Dural venous sinuses. The superior sagittal sinus runs along the midline at the top of the falx. The transverse sinuses course laterally along the posterior fossa, and the sigmoid sinuses descend toward the jugular foramina. The torcula (confluence of sinuses) is the junction point where these major sinuses converge at the internal occipital protuberance. The vertebral arteries are visible at the skull base.

Common pitfalls when learning CT anatomy

Confusing gray and white matter. On CT, gray matter is slightly brighter than white matter — the opposite of their names. The cortical ribbon (gray matter) lines the surface, while the deeper white matter tracts appear slightly darker. Losing track of this relationship is one of the most common early mistakes. Use Explore mode to click between cortical and subcortical structures and compare their densities.

Forgetting the skull base structures. Learners tend to focus on the cerebral hemispheres and skip the lowest slices. The posterior fossa contains critical anatomy — cerebellum, brainstem, fourth ventricle — and is where many life-threatening pathologies present. Make a habit of starting your review from the bottom.

Misidentifying the basal ganglia components. The caudate head, putamen, globus pallidus, and thalamus are all gray matter nuclei deep in the brain, but they sit in different locations relative to the internal capsule. Use the internal capsule as your dividing landmark: caudate and putamen are lateral, thalamus is medial and posterior. In Explore mode, clicking these structures individually and toggling between them is the fastest way to lock in their spatial relationships.

Overlooking the cisterns. The basal cisterns — ambient, crural, interpeduncular, and quadrigeminal — are often skipped by beginners. These CSF spaces are important landmarks and their effacement is an early sign of mass effect or herniation.
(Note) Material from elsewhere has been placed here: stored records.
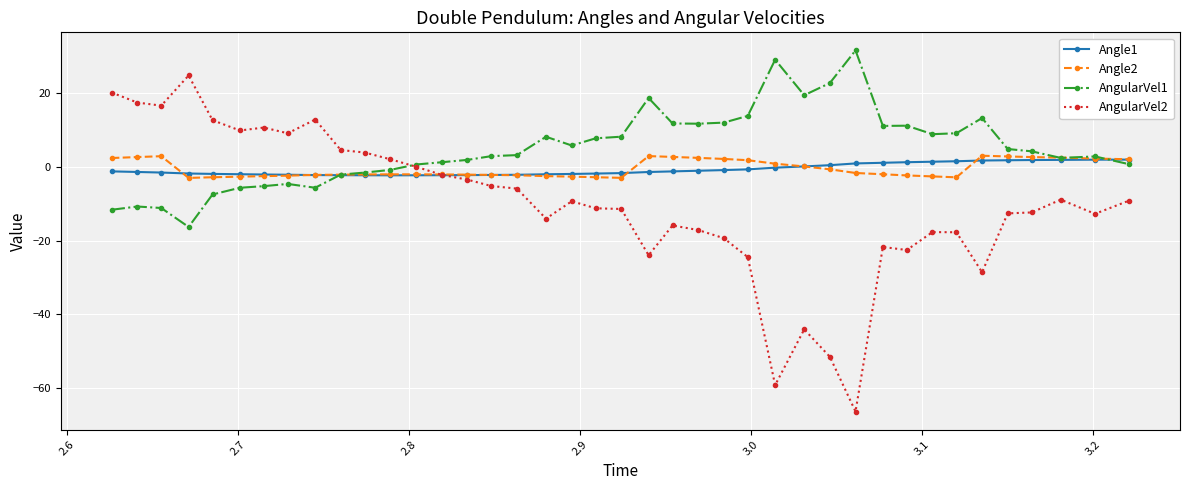

Does the chart have visible grid lines?

Yes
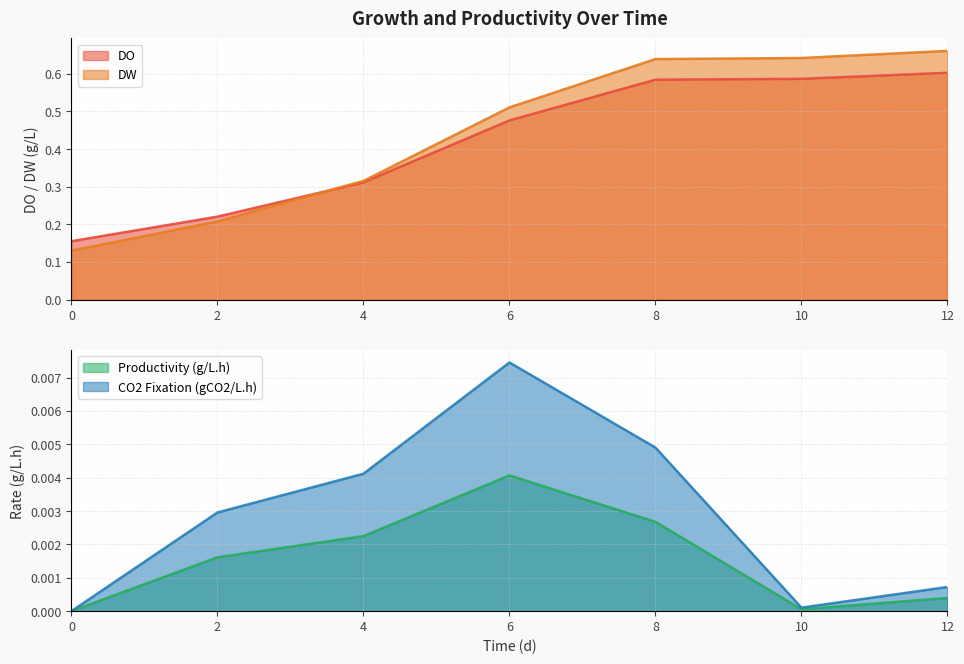

Which label corresponds to the largest value in the chart?

12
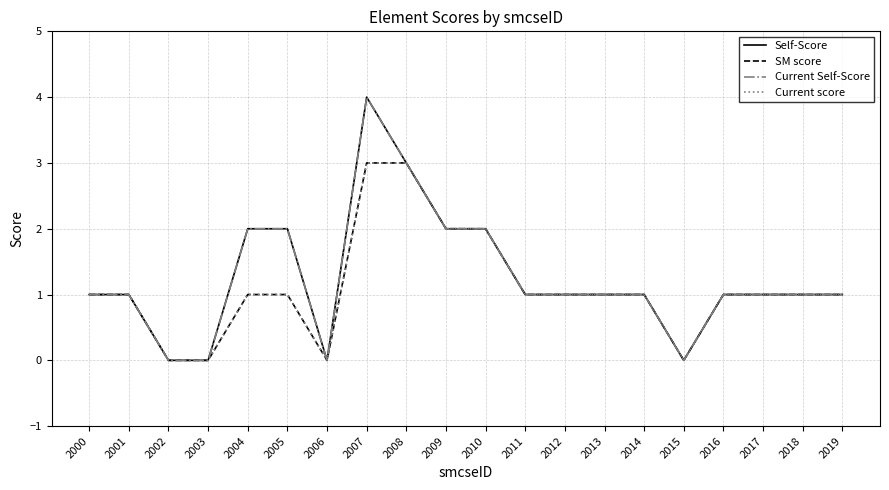

Reading right to left, list all the values displayed in this chart.

Self-Score: 1	1	1	1	0	1	1	1	1	2	2	3	4	0	2	2	0	0	1	1
SM score: 1	1	1	1	0	1	1	1	1	2	2	3	3	0	1	1	0	0	1	1
Current Self-Score: 1	1	1	1	0	1	1	1	1	2	2	3	4	0	2	2	0	0	1	1
Current score: 1	1	1	1	0	1	1	1	1	2	2	3	3	0	1	1	0	0	1	1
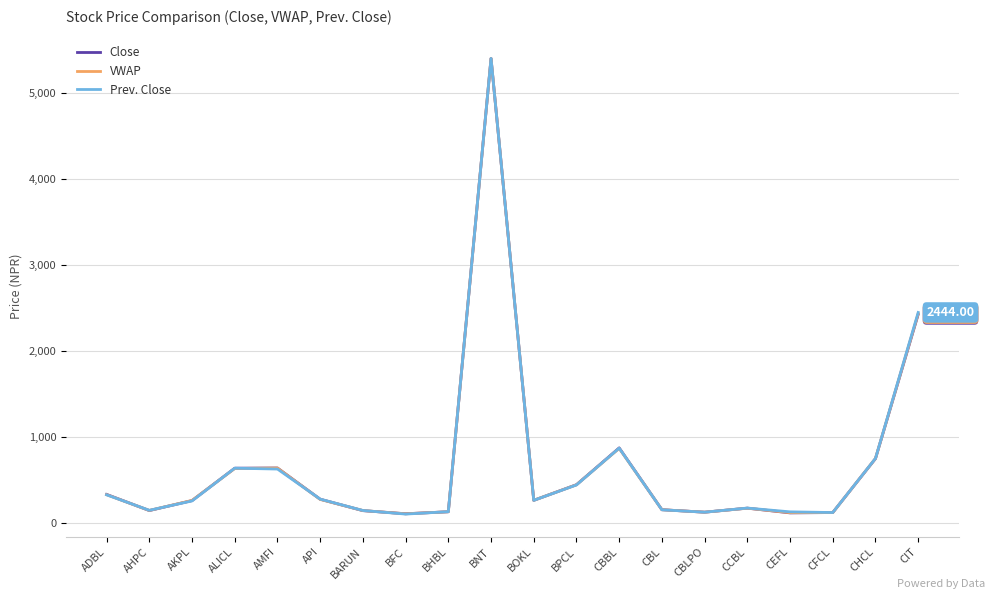

True or false: Prev. Close has a value of 98.0 at BFC.

True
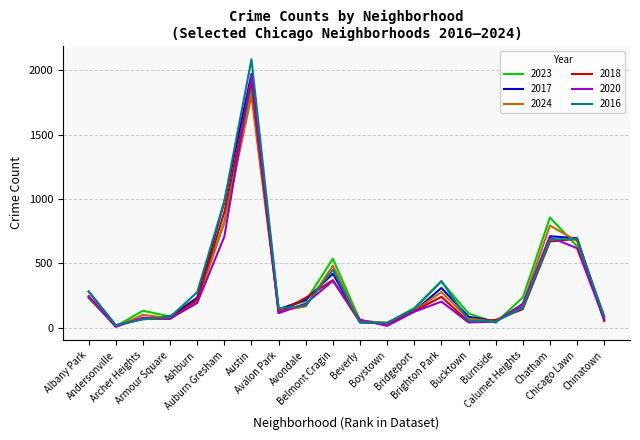

True or false: 2018 has more than 0 interior local peaks.

True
The viewer labels each cistern individually so you can see exactly where they sit relative to the brainstem.

Not tracing the ventricles as a connected system. It is easy to identify the lateral ventricles in isolation but forget that they connect to the third ventricle (via the foramina of Monro), which connects to the fourth ventricle (via the aqueduct). Tracing this pathway on every study reinforces the anatomy and helps you spot early hydrocephalus.

Mixing up lobes and fissures. The Sylvian fissures separate the frontal and temporal lobes. The central sulcus separates the precentral gyrus (motor) from the postcentral gyrus (sensory). These landmarks are labeled in the viewer — practice identifying them before scrolling to confirm.

Why this matters for your clinical training

Whether you are a PA student, NP student, or medical student, being comfortable with normal CT head anatomy is foundational. On clinical rotations — especially in emergency medicine, neurology, and surgery — you will be expected to look at head CTs and identify obvious abnormalities. That starts with knowing what normal looks like.

Use this viewer to scroll through the study multiple times. On each pass, focus on a different system: trace the ventricles, follow the cortical sulci, identify the basal cisterns, or map the dural venous sinuses. Then switch to Quiz mode and test your retention. Repetition builds pattern recognition.